If (close to) 30% of CPU cycles were spent in tight, full rate loops, then you are obviously forced to find other ways to achieve your results, if on the other hand it was typically on the order of 5%, then the lack of strong SIMD capabilities per se are not necessarily a big deal when porting.
I never really saw any utilization statistics.
Those old in-order PPC cores were pathetic in running general purpose code, such as unoptimized game logic code. Memory stall cost was 600 lost cycles, and the CPU didn't have any data prefetch hardware. You had to manually prefect every single cache line (even in linear array accesses) or you suffered 600 cycle penalty for each 128 bytes (that was the cache line size). If you didn't cache optimize your memory access patterns and didn't manually write prefetch, that particular code was running at least 10x+ slower. Another big bottleneck for generic code was LHS stalls. There was no store forwarding hardware. If you accessed a memory location that was recently written, you suffered a ~40 cycle stall. The problem is that common calling conventions write parameters to stack (= memory) and then the function reads them from the stack (= memory) at the beginning. This is a sure way to get LHS stall. Practically every function call caused LHS stall, so people had to inline everything and that killed the instruction cache.

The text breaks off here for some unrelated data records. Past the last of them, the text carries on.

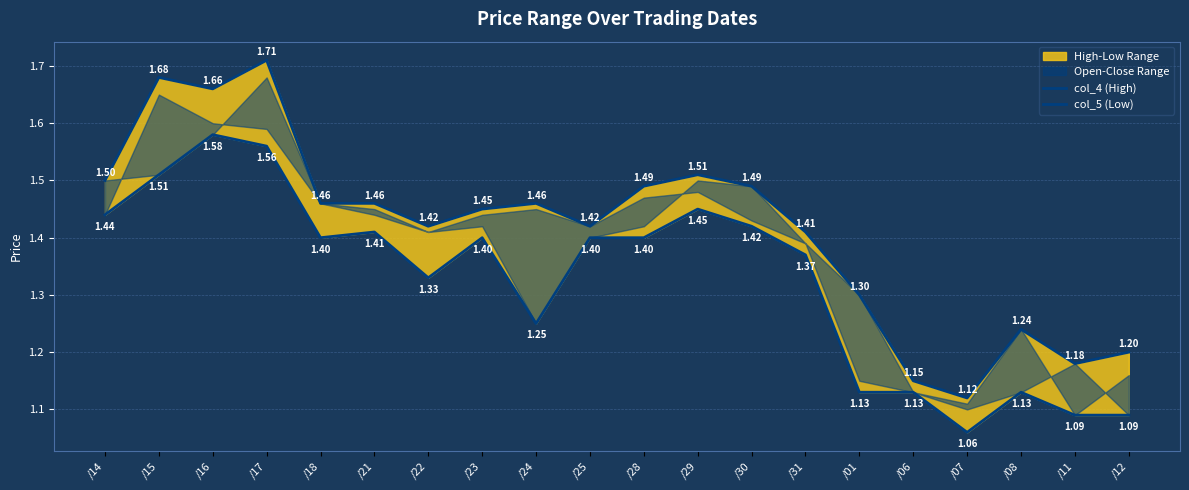

What is the spread (max minus min) of values at /07?

0.1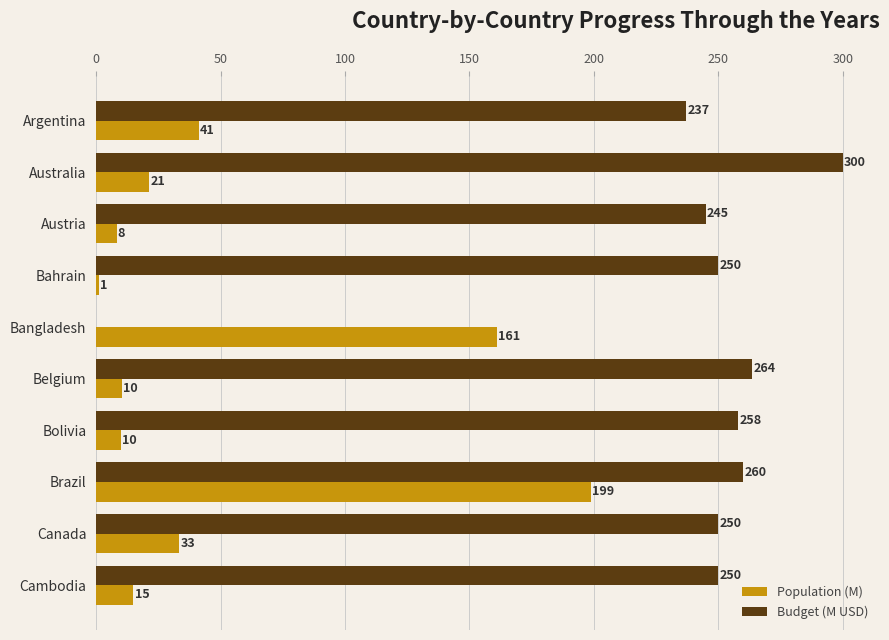

What is the maximum value shown in the chart?

300.0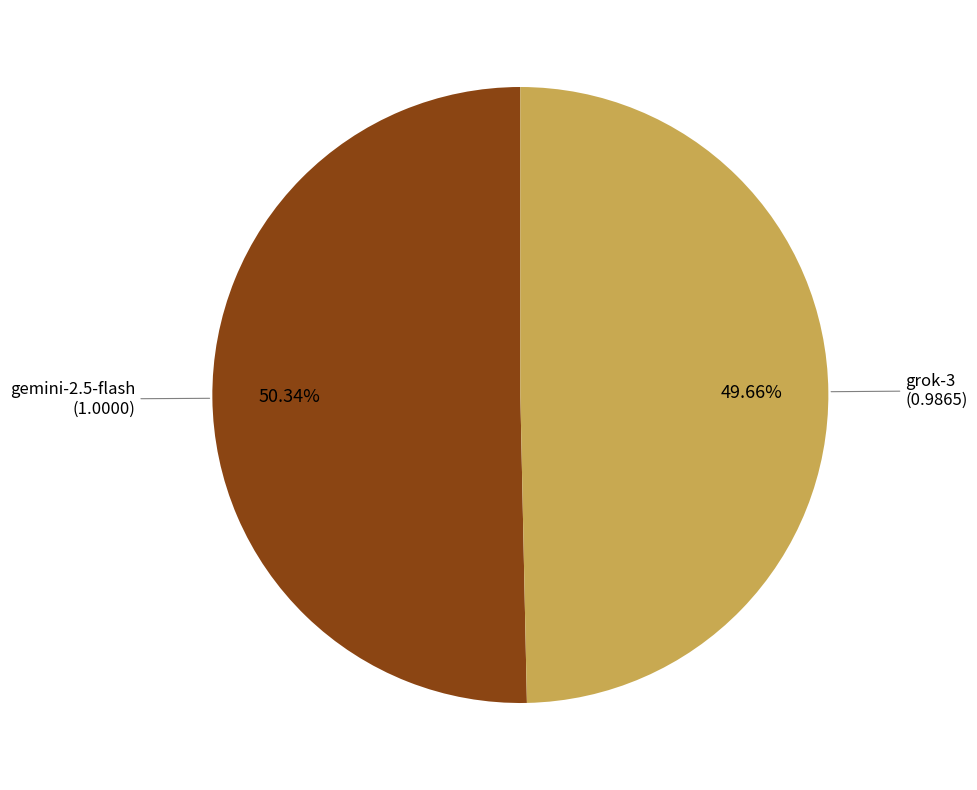

True or false: grok-3 accounts for 50% of the total.

True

Vector code could reach high IPC, but only if you unrolled loops heavily. There was 128 vector registers (per thread, so 256 per core). As said earlier spilling data into stack resulted in 40 cycle LHS stalls, so you had to keep everything in registers. Moving data between scalar registers and vector registers also caused LHS stall, because there was no direct path between the two register files. Data had to move through memory (load->store = stall). You couldn't directly move vector data to scalar register to perform branching. Branching by float/vector data always caused a big stall. The vector pipeline was super deep (12-14 cycles for mad and aos dot product). Because of this, you had to have lots of independent instructions in flight. 2x128 registers made this possible. With no register renaming tight loops were not possible. One unrolled loop iteration had to contain enough independent instructions to use most of the registers to fill the pipelines.

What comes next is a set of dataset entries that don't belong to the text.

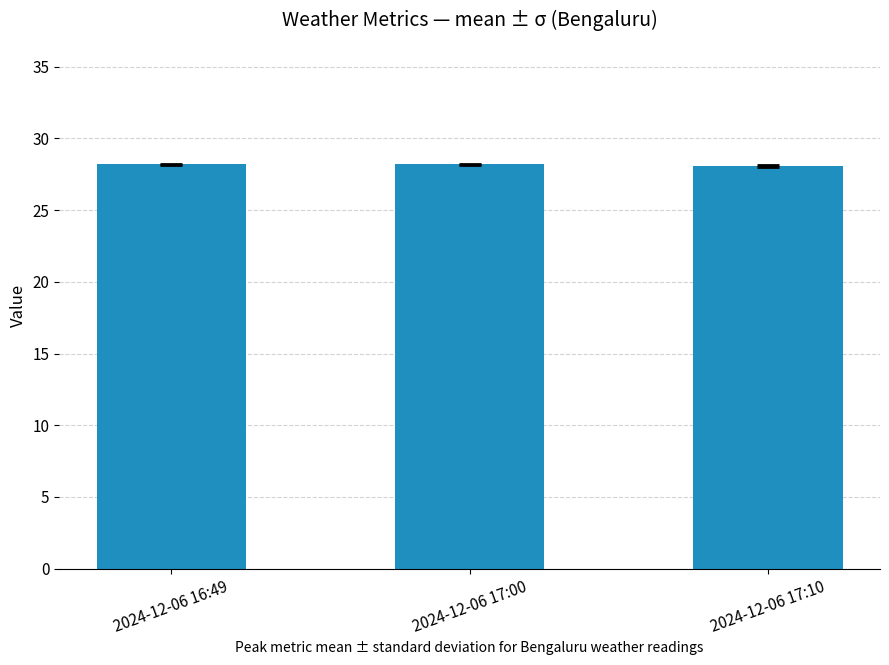

What is the value of the 2nd bar from the left?

28.2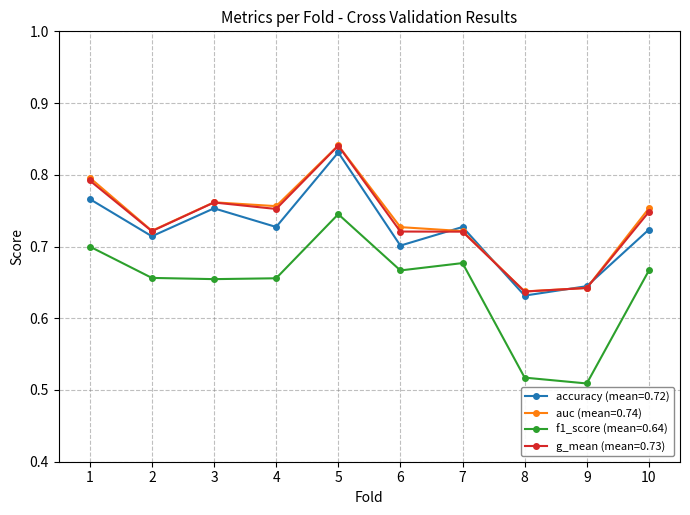

True or false: accuracy (mean=0.72) and f1_score (mean=0.64) cross at least once.

False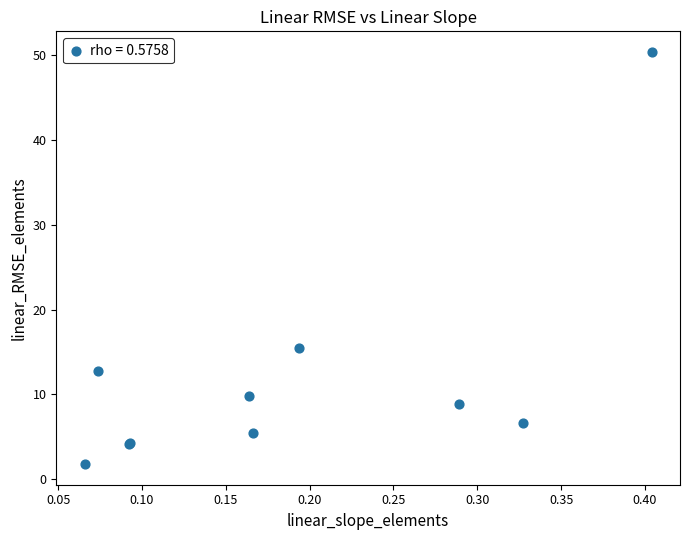

What Y value in the scatter plot is closest to 26?

15.5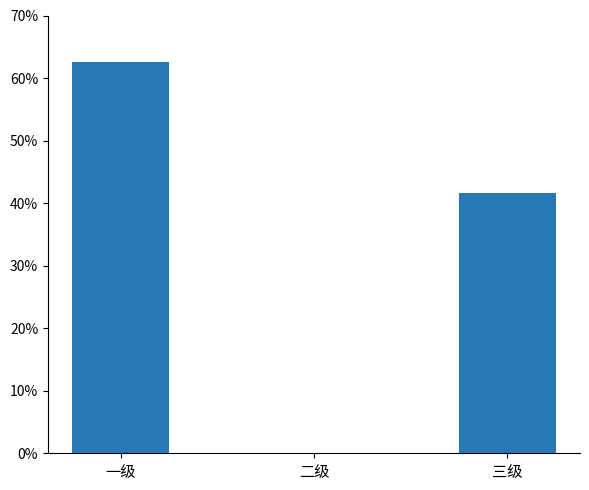

Which category has the highest value across all series?

一级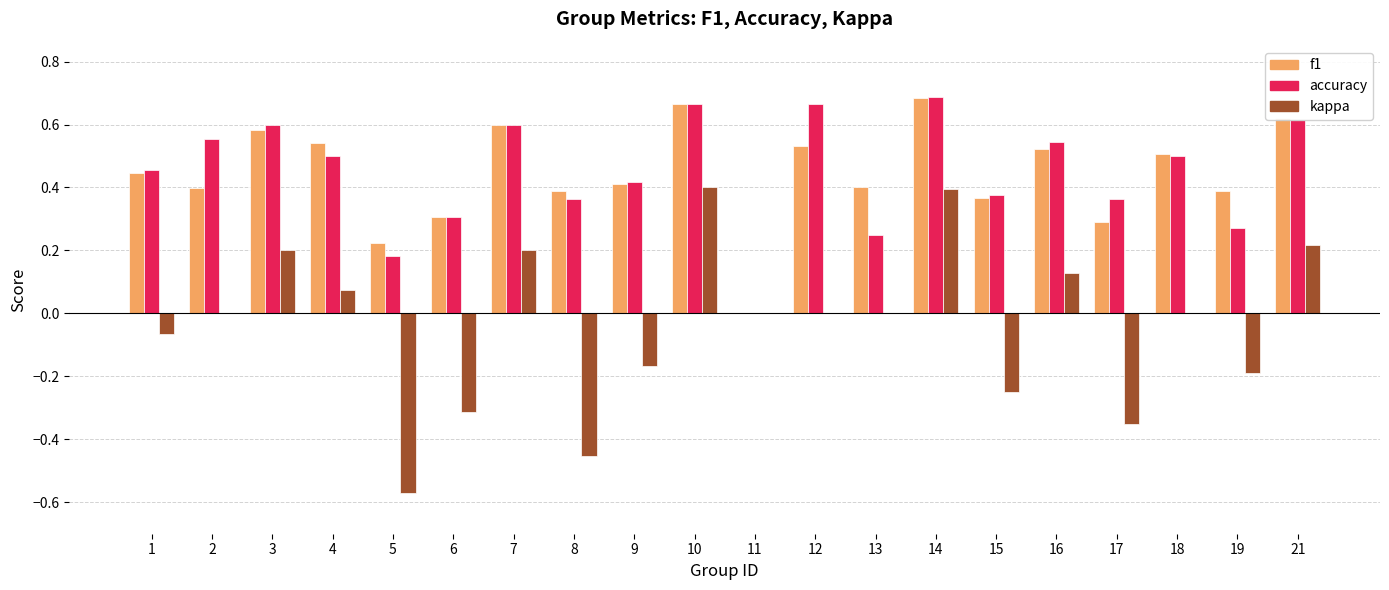

What is the total value across all series at 2?

1.0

Practically people where forced to separate vectorized code to big unrolled loops and only use vector registers and vector instructions in this chunk of code (to avoid LHS stalls). Mixed vector + scalar code was not efficient at all. So if you wanted to vectorize something, you had to hand write the whole processing function with pure VMX-128 intrinsics. And it had to process lots of data to hide the pipeline latency and the LHS stalls on both sides. So VMX-128 programming was similar to offloading data to GPGPU. But of course had much lower latency, so didn't have to do it asynchronously (and fetch the results back next frame).

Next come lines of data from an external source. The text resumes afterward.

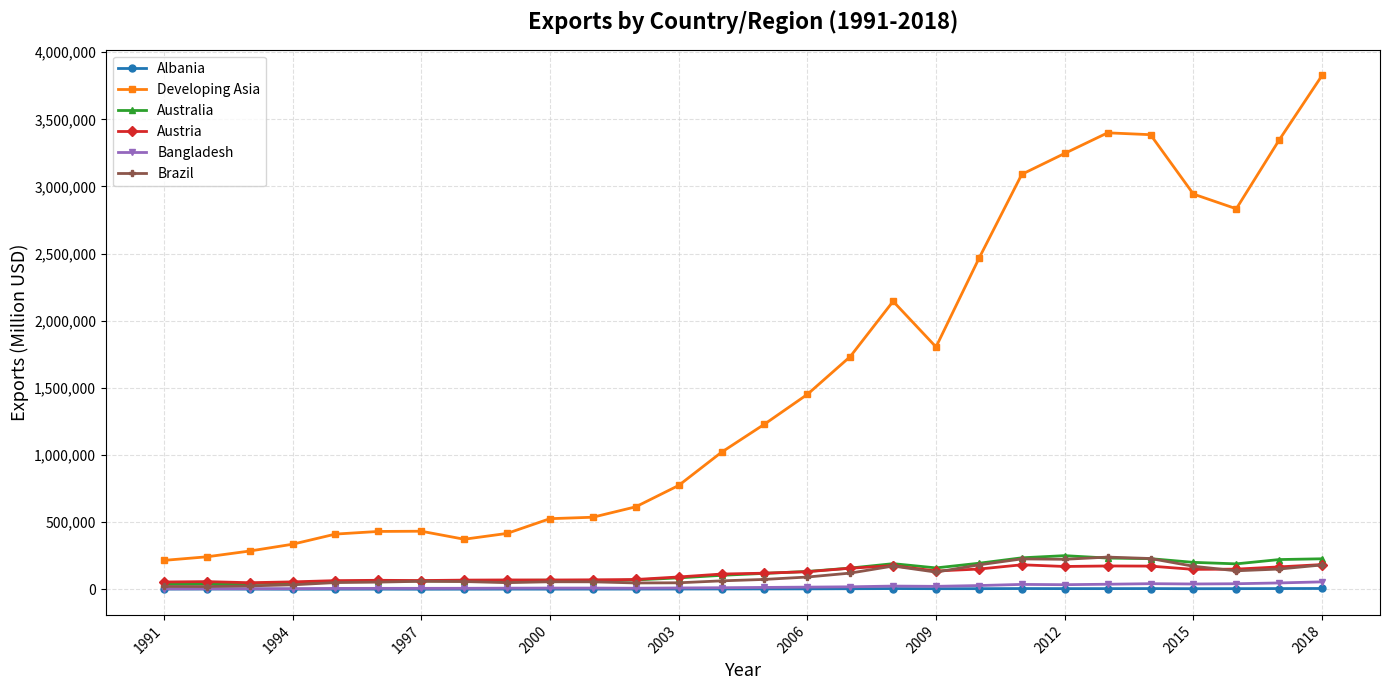

What is the greatest value displayed?

3827052.0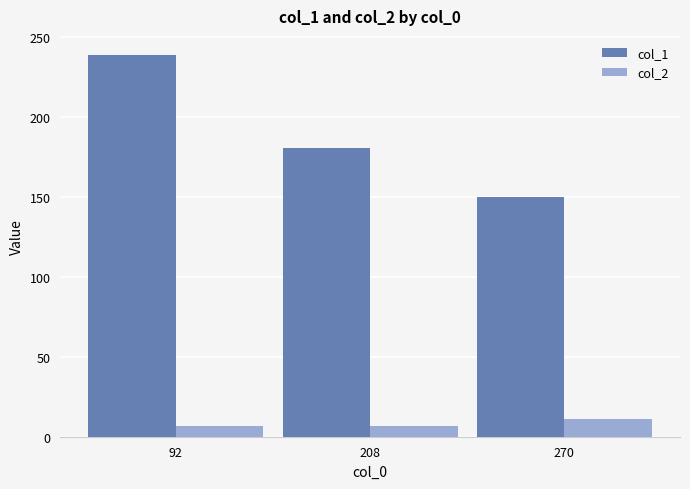

What is the value of the col_1 bar at the 2nd from the left?

181.0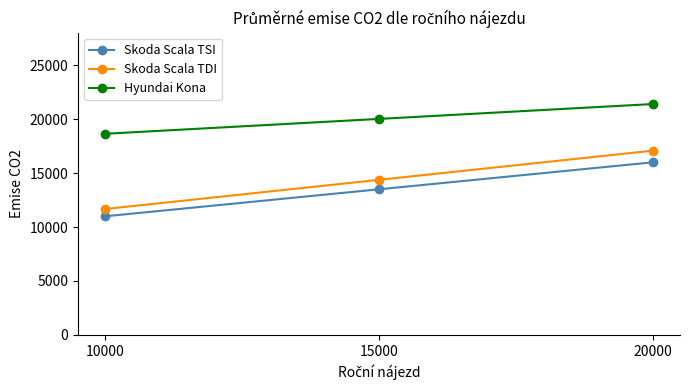

Where is Skoda Scala TDI nearest to the value 14370?

15000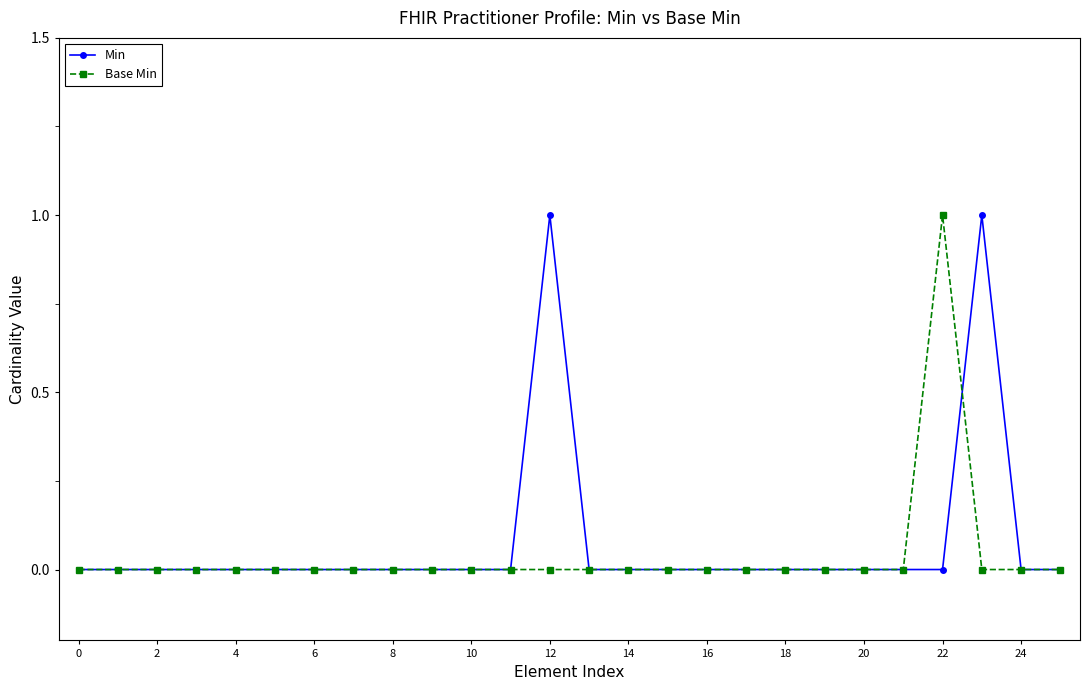

Count the number of categories in the chart.

26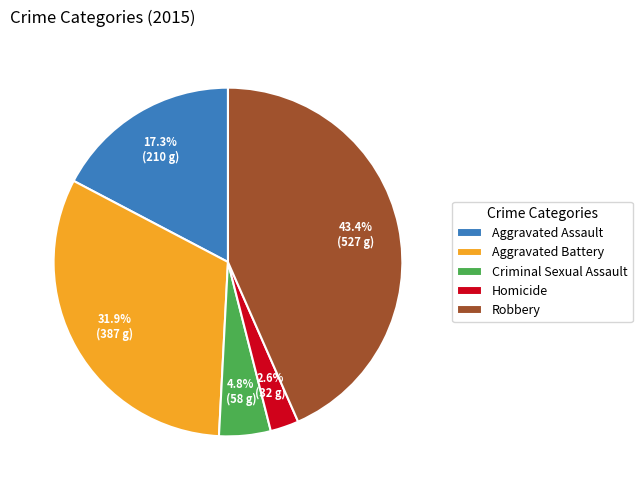

To the nearest percent, what is the difference between the Robbery and Aggravated Battery slice percentages?

12%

We VMX-128 vectorized many things, and so did most studios. We had several threads (such as particle simulation) that were pretty much running pure VMX-128 code. But most of the generic game/engine code was not vectorized at all, and was thus running at very low IPC. I was frequently profiling game/engine code and adding cache hints and fixing the most crucial LHS stalls. Only a small part of the code was vectorized, but quite a big percentage of CPU time was spend in optimized VMX-128 loops. Hard to say any typical numbers since every game is different.
Update:
We had 6 (core locked) threads like most other studios (3 cores with SMT/hyperthreading). It was crucial to have two threads running per core as it was the only way to hide all these long stalls. Each hardware thread had their own register file, so SMT doubled the available registers. Two VMX-128 threads on the same core had in total 256 4-wide vector registers (that's a lot, even by todays standards). So it was definitely possible to keep the long pipelines fed with independent instructions.